Who is this guy?

An extremely brief, hopelessly incomplete and insufficiently witty autobiography

I was born in NYC to Russian immigrant parents–my father screamed “I have an American!” in the hospital immediately thereafter. During an idyllic Lego-filled childhood I discovered philosophy by bugging my religion teacher about God’s corporeality. When I was 9 my parents and I moved to Wisconsin, and when I was 10 I started programming my sister’s old 286 in BASIC. My interest in computers led to the ruination of several household machines but eventually I sort of figured it out.

After high school in Wisconsin I went to the University of Michigan, where I studied philosophy and computer science.  In my senior year I first became interested in normative theories of decision making.
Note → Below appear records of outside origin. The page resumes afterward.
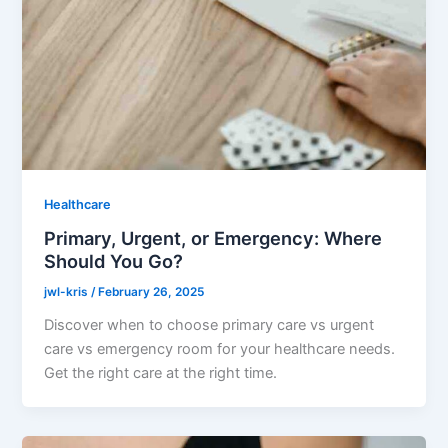
Healthcare
Primary, Urgent, or Emergency: Where
Should You Go?
jwl-kris
/
February 26, 2025
Discover when to choose primary care vs urgent
care vs emergency room for your healthcare needs.
Get the right care at the right time.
It was a very short jump from normative theories to descriptive theories (inspired by Quine’s naturalized epistemology, I reasoned that you needed the descriptive to get to the normative), and I was drawn to behavioral economics and began doing research for a professor in the psychology department, Stephen Kaplan. After a few years working as a programmer I applied to graduate school to study this field, and ended up going to Carnegie Mellon University to study Behavioral Decision Making. This proved to be a great decision, as lots of organizations have become increasingly interested in using behavioral insights to improve their outcomes. I also happened to meet my lovely and talented wife in Pittsburgh.

Six years and many failed (and a few successful) studies later, I decided to abandon the slow pace of academia to work on technology again. I had actually kept a foot in the business world; in my fourth year, I cofounded a data analytics consulting firm, Farsite, with a friend from college. This experience helped me apply for jobs and after one unsuccessful interview, I interviewed again and received an offer to join Facebook as a quant analyst in risk management. I joined in November of 2010, and fluid as startups are, I eventually joined Finance and got to work on many interesting data problems across much of operations: risk management, ads, customer service, small business support. After about 14 months (and enough free evenings to finish my PhD thesis) there I really craved to work on something more directly behavioral again, so I interviewed for a job at Google as Quantitative User Experience Researcher and was accepted. I moved to Boston. I worked on social research within Google+ for a while, and then doing data analysis for several of Google’s K-12 education projects. Following an exciting opportunity, I became a product manager at Airbnb in San Francisco. I was the product manager first for search ranking and then mobile search for a while. Since early 2016 I’ve been the product manager for pricing modeling.